Sorbonne University, Endocrine Unit, Reproductive Medicine, Centre de Référence des Maladies Endocriniennes Rares de la Croissance et du Développement (CRMERC), Endo-ERN (id 739527), Saint-Antoine Hospital, AP-HP, Paris, France.
Pediatric Endocrinology and Diabetology, Robert-Debré Hospital, Centre de Référence des Maladies Endocriniennes Rares de la Croissance et du Développement (CRMERC), Endo-ERN Paris, France.
Eur J Endocrinol. 2022 Nov 24;187(6):873-881. doi: 10.1530/EJE-22-0593. Print 2022 Dec 1.
A gonadectomy is currently recommended in patients with Turner syndrome (TS) and a 45,X/46,XY karyotype, due to a potential risk of gonadoblastoma (GB). However, the quality of evidence behind this recommendation is low.
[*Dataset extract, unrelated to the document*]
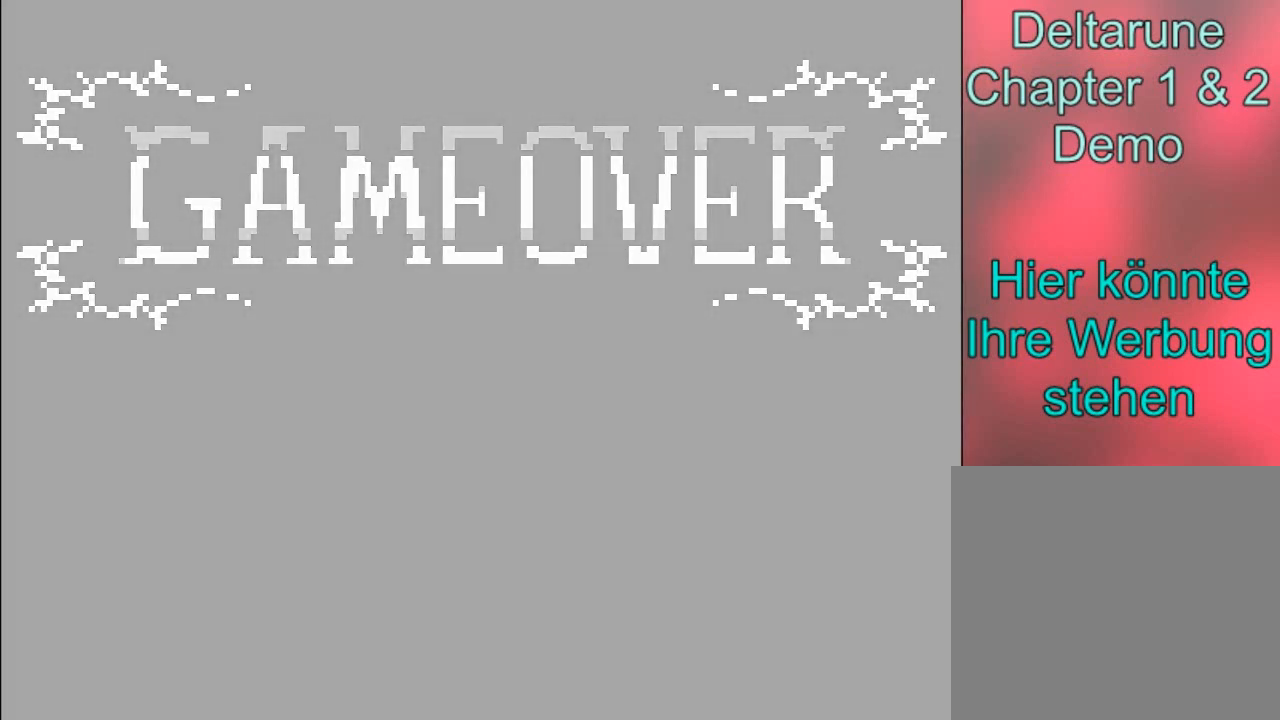
{"buttons": ["A"], "left_stick": "center", "events": [[33, "A", "down"]]}
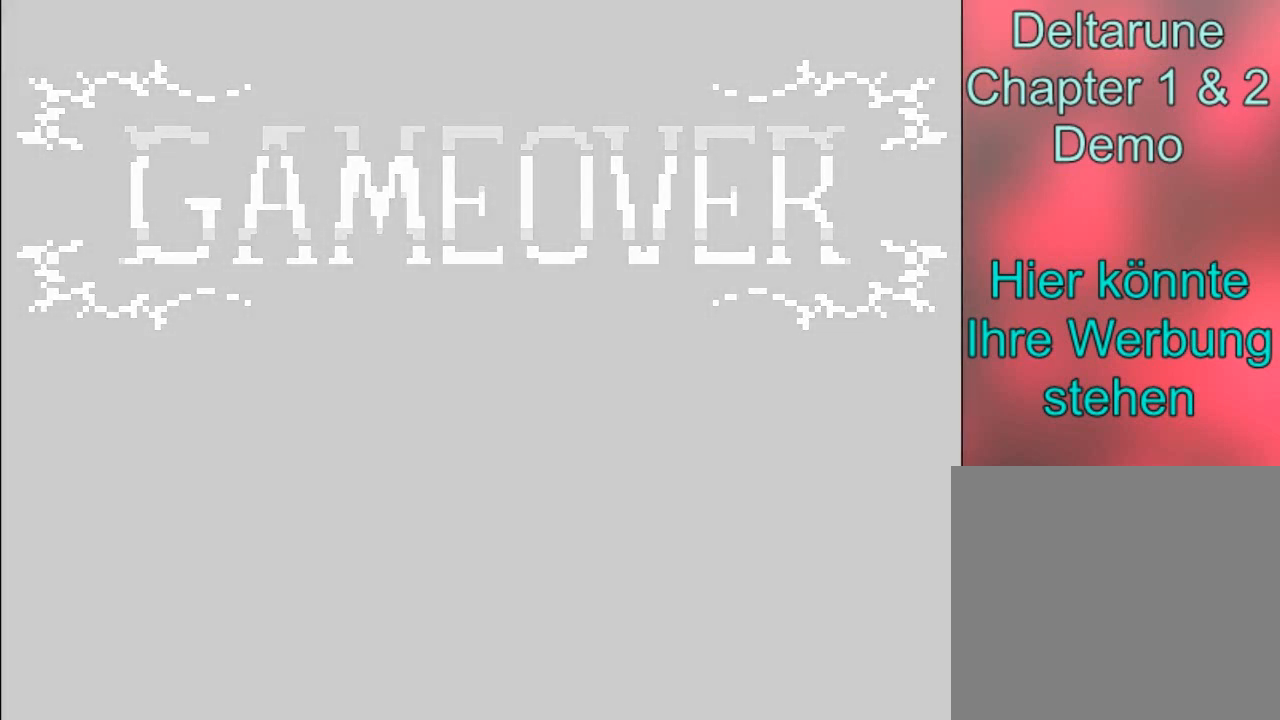
{"buttons": [], "left_stick": "center", "events": [[134, "A", "up"]]}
This study aimed to evaluate the prevalence of GB, its characteristics, as well as its risk factors, according to the type of Y chromosomal material in the karyotype.
Our study within French rare disease centers included patients with TS and a 45,X/46,XY karyotype, without ambiguity of external genitalia. Clinical characteristics of the patients, their age at gonadectomy, and gonadal histology were recorded. The regions of the Y chromosome, the presence of TSPY regions, and the percentage of 45,X/46,XY mosaicism were evaluated.
A total of 70 patients were recruited, with a median age of 29.5 years (21.0-36.0) at the end of follow-up. Fifty-eight patients had a gonadectomy, at a mean age of 15 ± 8 years. GB was present in nine cases. Two were malignant, which were discovered at the age of 14 and 32 years, without metastases. Neither the percentage of XY cells within the 45,X/46,XY mosaicism nor the number of TSPY copies was statistically different in patients with or without GB (P = 0.37). However, the entire Y chromosome was frequent in patients with GB (6/9).
In our study, including a large number of patients with 45,X/46,XY TS, the prevalence of gonadoblastoma is 12.8%. An entire Y chromosome appears as the main risk factor of GB and should favor early gonadectomy.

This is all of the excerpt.